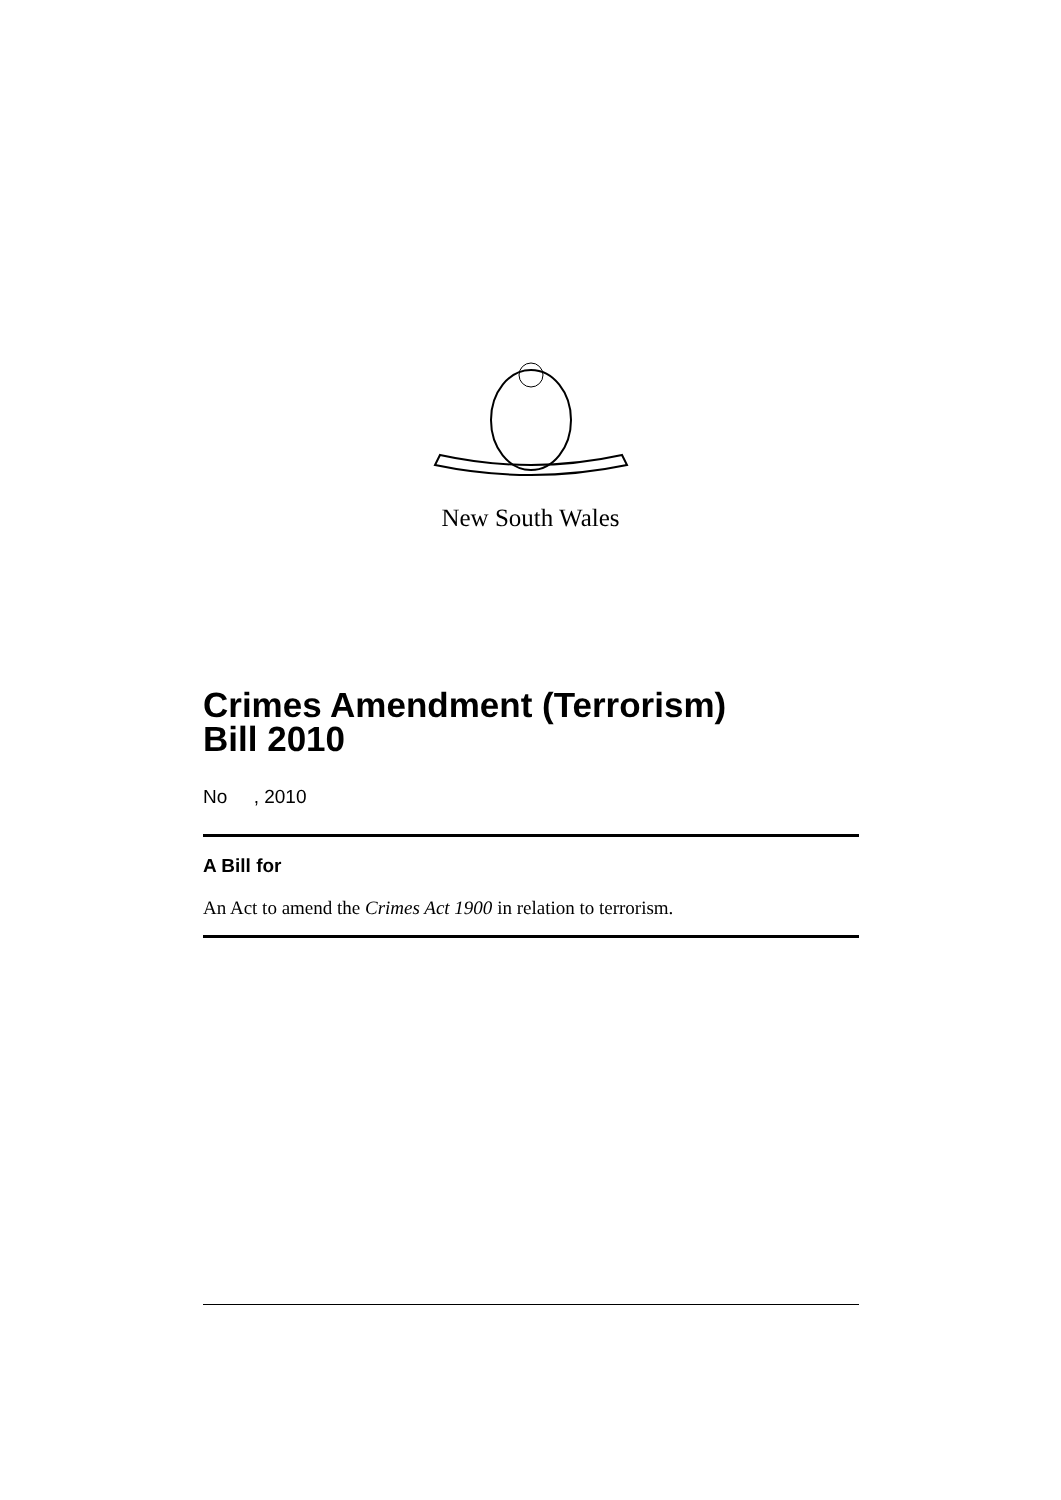New South Wales
Crimes Amendment (Terrorism)
Bill 2010
No , 2010
A Bill for
An Act to amend the Crimes Act 1900 in relation to terrorism.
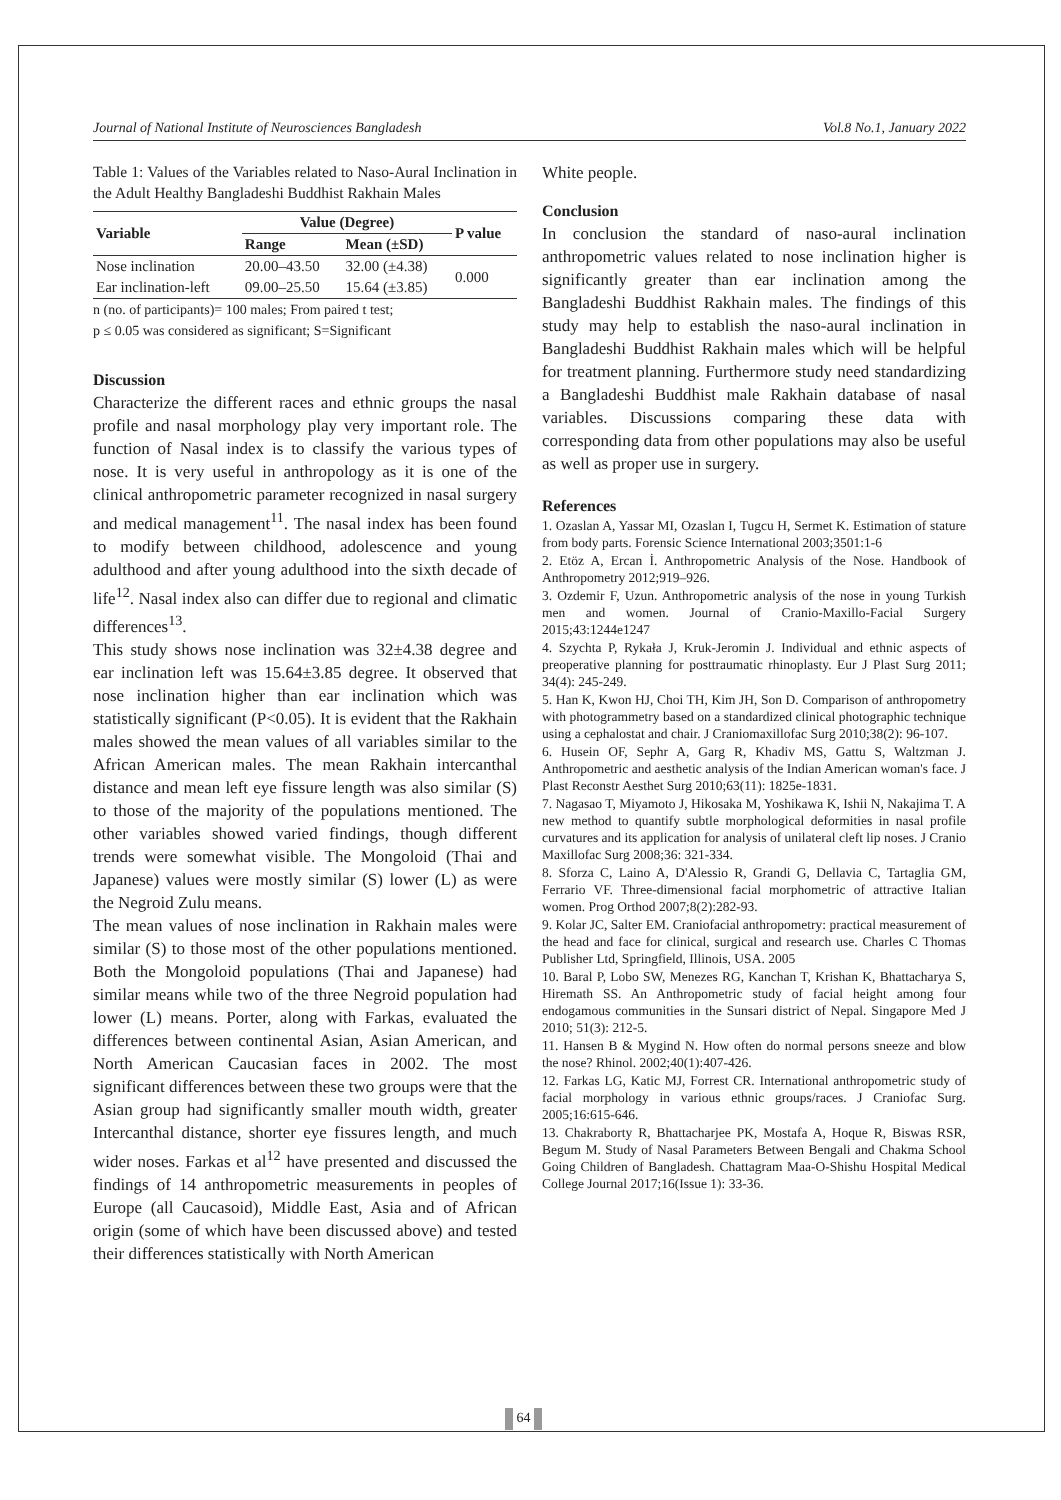Journal of National Institute of Neurosciences Bangladesh Vol.8 No.1, January 2022
Table 1: Values of the Variables related to Naso-Aural Inclination in the Adult Healthy Bangladeshi Buddhist Rakhain Males
| Variable | Value (Degree) | | P value |
| --- | --- | --- | --- |
| | Range | Mean (±SD) | |
| Nose inclination | 20.00–43.50 | 32.00 (±4.38) | 0.000 |
| Ear inclination-left | 09.00–25.50 | 15.64 (±3.85) | |
n (no. of participants)= 100 males; From paired t test;
p ≤ 0.05 was considered as significant; S=Significant
Discussion
Characterize the different races and ethnic groups the nasal profile and nasal morphology play very important role. The function of Nasal index is to classify the various types of nose. It is very useful in anthropology as it is one of the clinical anthropometric parameter recognized in nasal surgery and medical management<sup>11</sup>. The nasal index has been found to modify between childhood, adolescence and young adulthood and after young adulthood into the sixth decade of life<sup>12</sup>. Nasal index also can differ due to regional and climatic differences<sup>13</sup>.
This study shows nose inclination was 32±4.38 degree and ear inclination left was 15.64±3.85 degree. It observed that nose inclination higher than ear inclination which was statistically significant (P<0.05). It is evident that the Rakhain males showed the mean values of all variables similar to the African American males. The mean Rakhain intercanthal distance and mean left eye fissure length was also similar (S) to those of the majority of the populations mentioned. The other variables showed varied findings, though different trends were somewhat visible. The Mongoloid (Thai and Japanese) values were mostly similar (S) lower (L) as were the Negroid Zulu means.
The mean values of nose inclination in Rakhain males were similar (S) to those most of the other populations mentioned. Both the Mongoloid populations (Thai and Japanese) had similar means while two of the three Negroid population had lower (L) means. Porter, along with Farkas, evaluated the differences between continental Asian, Asian American, and North American Caucasian faces in 2002. The most significant differences between these two groups were that the Asian group had significantly smaller mouth width, greater Intercanthal distance, shorter eye fissures length, and much wider noses. Farkas et al<sup>12</sup> have presented and discussed the findings of 14 anthropometric measurements in peoples of Europe (all Caucasoid), Middle East, Asia and of African origin (some of which have been discussed above) and tested their differences statistically with North American
White people.
Conclusion
In conclusion the standard of naso-aural inclination anthropometric values related to nose inclination higher is significantly greater than ear inclination among the Bangladeshi Buddhist Rakhain males. The findings of this study may help to establish the naso-aural inclination in Bangladeshi Buddhist Rakhain males which will be helpful for treatment planning. Furthermore study need standardizing a Bangladeshi Buddhist male Rakhain database of nasal variables. Discussions comparing these data with corresponding data from other populations may also be useful as well as proper use in surgery.
References
1. Ozaslan A, Yassar MI, Ozaslan I, Tugcu H, Sermet K. Estimation of stature from body parts. Forensic Science International 2003;3501:1-6
2. Etöz A, Ercan İ. Anthropometric Analysis of the Nose. Handbook of Anthropometry 2012;919–926.
3. Ozdemir F, Uzun. Anthropometric analysis of the nose in young Turkish men and women. Journal of Cranio-Maxillo-Facial Surgery 2015;43:1244e1247
4. Szychta P, Rykała J, Kruk-Jeromin J. Individual and ethnic aspects of preoperative planning for posttraumatic rhinoplasty. Eur J Plast Surg 2011; 34(4): 245-249.
5. Han K, Kwon HJ, Choi TH, Kim JH, Son D. Comparison of anthropometry with photogrammetry based on a standardized clinical photographic technique using a cephalostat and chair. J Craniomaxillofac Surg 2010;38(2): 96-107.
6. Husein OF, Sephr A, Garg R, Khadiv MS, Gattu S, Waltzman J. Anthropometric and aesthetic analysis of the Indian American woman's face. J Plast Reconstr Aesthet Surg 2010;63(11): 1825e-1831.
7. Nagasao T, Miyamoto J, Hikosaka M, Yoshikawa K, Ishii N, Nakajima T. A new method to quantify subtle morphological deformities in nasal profile curvatures and its application for analysis of unilateral cleft lip noses. J Cranio Maxillofac Surg 2008;36: 321-334.
8. Sforza C, Laino A, D'Alessio R, Grandi G, Dellavia C, Tartaglia GM, Ferrario VF. Three-dimensional facial morphometric of attractive Italian women. Prog Orthod 2007;8(2):282-93.
9. Kolar JC, Salter EM. Craniofacial anthropometry: practical measurement of the head and face for clinical, surgical and research use. Charles C Thomas Publisher Ltd, Springfield, Illinois, USA. 2005
10. Baral P, Lobo SW, Menezes RG, Kanchan T, Krishan K, Bhattacharya S, Hiremath SS. An Anthropometric study of facial height among four endogamous communities in the Sunsari district of Nepal. Singapore Med J 2010; 51(3): 212-5.
11. Hansen B & Mygind N. How often do normal persons sneeze and blow the nose? Rhinol. 2002;40(1):407-426.
12. Farkas LG, Katic MJ, Forrest CR. International anthropometric study of facial morphology in various ethnic groups/races. J Craniofac Surg. 2005;16:615-646.
13. Chakraborty R, Bhattacharjee PK, Mostafa A, Hoque R, Biswas RSR, Begum M. Study of Nasal Parameters Between Bengali and Chakma School Going Children of Bangladesh. Chattagram Maa-O-Shishu Hospital Medical College Journal 2017;16(Issue 1): 33-36.
64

____________

■ Task brief
Please copy each line of the entries in which the word "among" shows up.

■ Result
In conclusion the standard of naso-aural inclination anthropometric values related to nose inclination higher is significantly greater than ear inclination among the Bangladeshi Buddhist Rakhain males. The findings of this study may help to establish the naso-aural inclination in Bangladeshi Buddhist Rakhain males which will be helpful for treatment planning. Furthermore study need standardizing a Bangladeshi Buddhist male Rakhain database of nasal variables. Discussions comparing these data with corresponding data from other populations may also be useful as well as proper use in surgery.
10. Baral P, Lobo SW, Menezes RG, Kanchan T, Krishan K, Bhattacharya S, Hiremath SS. An Anthropometric study of facial height among four endogamous communities in the Sunsari district of Nepal. Singapore Med J 2010; 51(3): 212-5.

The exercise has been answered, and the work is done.